P. D. James was an astonishing author for several reasons. First in my mind is that she wrote literary mysteries, second, her output was over 20 books, and third, she managed to write while holding a full-time, high-level government job for a large portion of her career.
Did I mention that she was the family breadwinner, had two children and a mentally disabled husband? This is where the rest of us whining about not having enough time to write should be humbled.
Adam Dalgliesh, the contemporary detective is also a poet, although he doesn’t spout verse while investigating. The pace of her novels is deliberate and cerebral like Dalgliesh himself, although there is gore for those who want it.
I met Ivy through an author’s group where we read and reviewed each other’s work. It was there that I became immersed in the thrilling “Overboard” that takes the main character across continents in search of identity and ultimately revenge.
Ivy Ngeow was born and raised in Johor Bahru, Malaysia. She has been writing since she could hold a pencil but turned serious after graduating from Middlesex University with MA in Writing. Here she won her first international competition, the 2005 Middlesex University Literary Press Prize out of almost 1500 entrants worldwide.

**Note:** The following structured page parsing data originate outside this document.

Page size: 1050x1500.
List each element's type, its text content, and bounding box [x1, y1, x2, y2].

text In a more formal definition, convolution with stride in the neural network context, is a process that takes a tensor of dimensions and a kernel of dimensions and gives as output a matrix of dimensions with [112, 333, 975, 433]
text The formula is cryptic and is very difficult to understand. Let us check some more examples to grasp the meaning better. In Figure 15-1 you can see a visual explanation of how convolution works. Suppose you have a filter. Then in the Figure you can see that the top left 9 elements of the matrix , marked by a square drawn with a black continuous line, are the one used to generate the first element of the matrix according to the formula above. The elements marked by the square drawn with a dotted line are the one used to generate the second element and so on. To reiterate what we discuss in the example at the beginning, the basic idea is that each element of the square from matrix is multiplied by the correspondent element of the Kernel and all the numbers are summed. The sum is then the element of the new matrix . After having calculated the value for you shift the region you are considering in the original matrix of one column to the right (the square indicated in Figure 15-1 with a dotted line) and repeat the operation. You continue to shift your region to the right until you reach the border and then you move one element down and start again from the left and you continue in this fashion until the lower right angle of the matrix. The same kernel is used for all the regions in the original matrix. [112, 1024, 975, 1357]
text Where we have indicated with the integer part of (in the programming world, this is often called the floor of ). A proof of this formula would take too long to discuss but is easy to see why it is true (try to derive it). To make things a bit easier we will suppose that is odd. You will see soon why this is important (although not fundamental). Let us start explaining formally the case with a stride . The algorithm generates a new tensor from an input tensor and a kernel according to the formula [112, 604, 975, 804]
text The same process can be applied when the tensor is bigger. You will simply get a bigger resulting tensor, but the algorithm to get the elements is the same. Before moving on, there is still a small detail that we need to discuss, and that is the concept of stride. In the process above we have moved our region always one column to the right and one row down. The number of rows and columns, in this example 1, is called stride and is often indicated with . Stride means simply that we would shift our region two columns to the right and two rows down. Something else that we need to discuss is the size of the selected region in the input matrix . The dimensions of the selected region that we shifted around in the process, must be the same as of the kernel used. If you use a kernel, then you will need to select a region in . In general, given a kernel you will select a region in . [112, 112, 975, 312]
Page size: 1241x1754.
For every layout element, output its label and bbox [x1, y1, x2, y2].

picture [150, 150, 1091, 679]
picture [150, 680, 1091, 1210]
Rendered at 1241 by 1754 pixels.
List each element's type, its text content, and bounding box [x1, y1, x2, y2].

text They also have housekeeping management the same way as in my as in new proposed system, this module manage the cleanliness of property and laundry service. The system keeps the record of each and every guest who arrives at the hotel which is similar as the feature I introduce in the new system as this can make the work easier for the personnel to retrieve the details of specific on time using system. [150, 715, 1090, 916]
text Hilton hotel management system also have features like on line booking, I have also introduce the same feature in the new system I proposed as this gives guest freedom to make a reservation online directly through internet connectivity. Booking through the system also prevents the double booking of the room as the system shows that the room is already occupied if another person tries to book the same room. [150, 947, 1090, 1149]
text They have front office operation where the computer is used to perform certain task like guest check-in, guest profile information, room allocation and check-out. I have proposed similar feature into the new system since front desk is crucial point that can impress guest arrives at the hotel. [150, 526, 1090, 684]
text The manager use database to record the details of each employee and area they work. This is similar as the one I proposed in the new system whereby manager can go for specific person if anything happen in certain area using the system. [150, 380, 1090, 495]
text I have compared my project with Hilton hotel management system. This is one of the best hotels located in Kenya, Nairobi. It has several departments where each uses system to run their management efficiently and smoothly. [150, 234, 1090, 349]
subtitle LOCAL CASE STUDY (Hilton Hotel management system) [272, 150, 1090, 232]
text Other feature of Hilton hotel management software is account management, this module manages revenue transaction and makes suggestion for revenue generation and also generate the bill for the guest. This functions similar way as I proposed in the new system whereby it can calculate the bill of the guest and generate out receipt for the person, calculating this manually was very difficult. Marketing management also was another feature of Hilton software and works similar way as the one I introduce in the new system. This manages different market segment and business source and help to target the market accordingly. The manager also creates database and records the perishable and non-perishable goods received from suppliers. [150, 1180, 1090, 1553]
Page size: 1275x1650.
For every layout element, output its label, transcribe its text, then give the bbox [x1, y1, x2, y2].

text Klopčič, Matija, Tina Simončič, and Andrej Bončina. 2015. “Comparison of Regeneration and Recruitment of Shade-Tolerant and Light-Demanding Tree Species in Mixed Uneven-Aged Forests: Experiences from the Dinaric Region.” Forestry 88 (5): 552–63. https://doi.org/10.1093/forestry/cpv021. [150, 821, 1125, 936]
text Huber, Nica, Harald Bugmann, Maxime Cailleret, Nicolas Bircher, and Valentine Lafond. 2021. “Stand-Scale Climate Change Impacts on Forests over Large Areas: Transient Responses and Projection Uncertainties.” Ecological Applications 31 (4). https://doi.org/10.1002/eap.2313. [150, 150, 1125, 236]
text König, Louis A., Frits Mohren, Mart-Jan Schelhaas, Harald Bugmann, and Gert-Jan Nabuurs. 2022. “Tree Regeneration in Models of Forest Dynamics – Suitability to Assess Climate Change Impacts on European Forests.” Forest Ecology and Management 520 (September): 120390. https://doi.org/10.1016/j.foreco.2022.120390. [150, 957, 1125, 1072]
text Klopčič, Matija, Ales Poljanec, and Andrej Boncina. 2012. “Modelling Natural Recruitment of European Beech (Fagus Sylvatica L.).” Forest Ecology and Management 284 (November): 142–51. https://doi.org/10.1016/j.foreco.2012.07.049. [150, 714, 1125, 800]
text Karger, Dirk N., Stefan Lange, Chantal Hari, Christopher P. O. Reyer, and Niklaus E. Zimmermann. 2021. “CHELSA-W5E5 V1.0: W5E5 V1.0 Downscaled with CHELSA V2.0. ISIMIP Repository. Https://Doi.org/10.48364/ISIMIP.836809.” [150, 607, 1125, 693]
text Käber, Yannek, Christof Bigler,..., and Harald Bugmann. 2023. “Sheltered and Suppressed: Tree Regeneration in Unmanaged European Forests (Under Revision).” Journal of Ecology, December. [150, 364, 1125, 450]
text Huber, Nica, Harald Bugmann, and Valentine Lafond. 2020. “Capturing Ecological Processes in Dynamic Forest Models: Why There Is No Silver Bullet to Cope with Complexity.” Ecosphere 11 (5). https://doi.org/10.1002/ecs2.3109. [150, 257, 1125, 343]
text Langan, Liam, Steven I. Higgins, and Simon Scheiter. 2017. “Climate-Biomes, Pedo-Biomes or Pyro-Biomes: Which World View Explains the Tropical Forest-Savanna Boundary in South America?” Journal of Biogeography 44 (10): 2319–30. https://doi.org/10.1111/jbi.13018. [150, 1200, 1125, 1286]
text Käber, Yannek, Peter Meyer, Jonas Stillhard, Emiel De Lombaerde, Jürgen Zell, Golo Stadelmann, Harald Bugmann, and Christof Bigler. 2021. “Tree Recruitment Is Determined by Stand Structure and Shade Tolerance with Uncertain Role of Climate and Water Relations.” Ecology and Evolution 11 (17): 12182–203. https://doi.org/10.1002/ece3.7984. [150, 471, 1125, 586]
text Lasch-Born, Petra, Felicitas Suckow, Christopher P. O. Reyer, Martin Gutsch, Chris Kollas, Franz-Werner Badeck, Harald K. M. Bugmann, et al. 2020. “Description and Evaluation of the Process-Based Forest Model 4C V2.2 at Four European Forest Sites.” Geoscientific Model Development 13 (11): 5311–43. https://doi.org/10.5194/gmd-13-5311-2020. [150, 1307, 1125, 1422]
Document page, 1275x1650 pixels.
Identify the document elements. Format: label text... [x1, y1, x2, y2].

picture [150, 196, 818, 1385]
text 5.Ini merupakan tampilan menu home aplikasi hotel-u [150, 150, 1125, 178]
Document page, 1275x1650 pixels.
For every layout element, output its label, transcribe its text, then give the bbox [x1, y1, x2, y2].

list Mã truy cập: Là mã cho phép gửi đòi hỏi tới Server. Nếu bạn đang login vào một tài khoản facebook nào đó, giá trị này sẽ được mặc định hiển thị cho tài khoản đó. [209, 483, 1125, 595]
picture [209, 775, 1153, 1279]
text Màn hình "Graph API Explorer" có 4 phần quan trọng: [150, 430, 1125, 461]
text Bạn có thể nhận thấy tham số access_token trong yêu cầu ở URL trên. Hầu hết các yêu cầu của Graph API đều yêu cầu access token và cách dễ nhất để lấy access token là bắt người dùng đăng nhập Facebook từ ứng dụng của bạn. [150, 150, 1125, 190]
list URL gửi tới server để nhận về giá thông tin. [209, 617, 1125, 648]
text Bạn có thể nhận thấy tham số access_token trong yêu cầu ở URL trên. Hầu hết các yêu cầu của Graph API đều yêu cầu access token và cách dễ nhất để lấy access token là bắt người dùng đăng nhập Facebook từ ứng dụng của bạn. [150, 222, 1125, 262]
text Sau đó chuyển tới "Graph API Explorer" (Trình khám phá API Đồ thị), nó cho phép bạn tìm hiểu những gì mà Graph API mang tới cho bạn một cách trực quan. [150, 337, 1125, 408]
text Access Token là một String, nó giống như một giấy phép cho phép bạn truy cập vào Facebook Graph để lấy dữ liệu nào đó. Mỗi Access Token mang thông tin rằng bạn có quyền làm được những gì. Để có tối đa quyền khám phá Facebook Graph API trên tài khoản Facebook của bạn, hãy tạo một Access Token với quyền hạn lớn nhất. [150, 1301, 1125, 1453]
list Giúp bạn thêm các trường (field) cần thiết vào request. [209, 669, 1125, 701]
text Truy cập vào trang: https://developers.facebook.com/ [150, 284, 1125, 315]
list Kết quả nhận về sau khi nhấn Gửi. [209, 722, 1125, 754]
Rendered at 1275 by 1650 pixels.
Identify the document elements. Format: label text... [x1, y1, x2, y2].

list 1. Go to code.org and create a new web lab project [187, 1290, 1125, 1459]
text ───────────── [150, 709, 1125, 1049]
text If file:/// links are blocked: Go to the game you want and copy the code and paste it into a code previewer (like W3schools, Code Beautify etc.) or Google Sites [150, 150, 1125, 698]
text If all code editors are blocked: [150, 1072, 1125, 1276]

In 2016, she was awarded the International Proverse Prize in Hong Kong for her debut “Cry of the Flying Rhino “(2017). Author of four novels, among them “Heart of Glass” numerous short stories and several mini how-to lifestyle guides, she lives in London.
It is inspiring and humbling to know that Ann Cleeves had been writing steadily for 20 years before attaining recognition for her work. As a newlywed living on a remote island with her ornithologist husband, she wrote the first of the Vera Stanhope novels that have been made into a long-running television series.
While I enjoy both those books and the dramatic interpretations, I have been drawn into the Shetland Island series with Detective Inspector Jimmy Perez. You can almost hear the waves crashing against the shore and feel the wind as the melancholy Perez methodically peels back the layers of the mystery at hand. Deeply atmospheric with a good dose of the culture of living on an island, I highly recommend the Shetland series.
Ellis Peters, author of the BrotherCadfael mystery series, is one of my favorite writers. She has the ability to combine historical reality with memorable fictional people many of whom have a strong moral or religious character. Obviously one of them is the lead personage, Brother Cadfael, a Welsh-born former soldier who comes to his calling late in life at the Benedictine monastery of Shrewsbury. This English border town and castle are a perfect setting during the contested bid for monarchy in the 13th century where several battles actually occurred; it also highlights the Welsh/English cultural conflicts that exist to this day.
As Edith Pargeter she also wrote The Brothers of Gwynedd Quartet, a thoughtful reimagining of kingship of 13thcentury Wales again with strong characters, family conflict and competing alliances. It’s a terrific read.
The first in the Cadfael series, about a quarrel over the relocation of a saint’s relics, A Morbid Taste for Bones, has a twisty plot and a good dose of irony.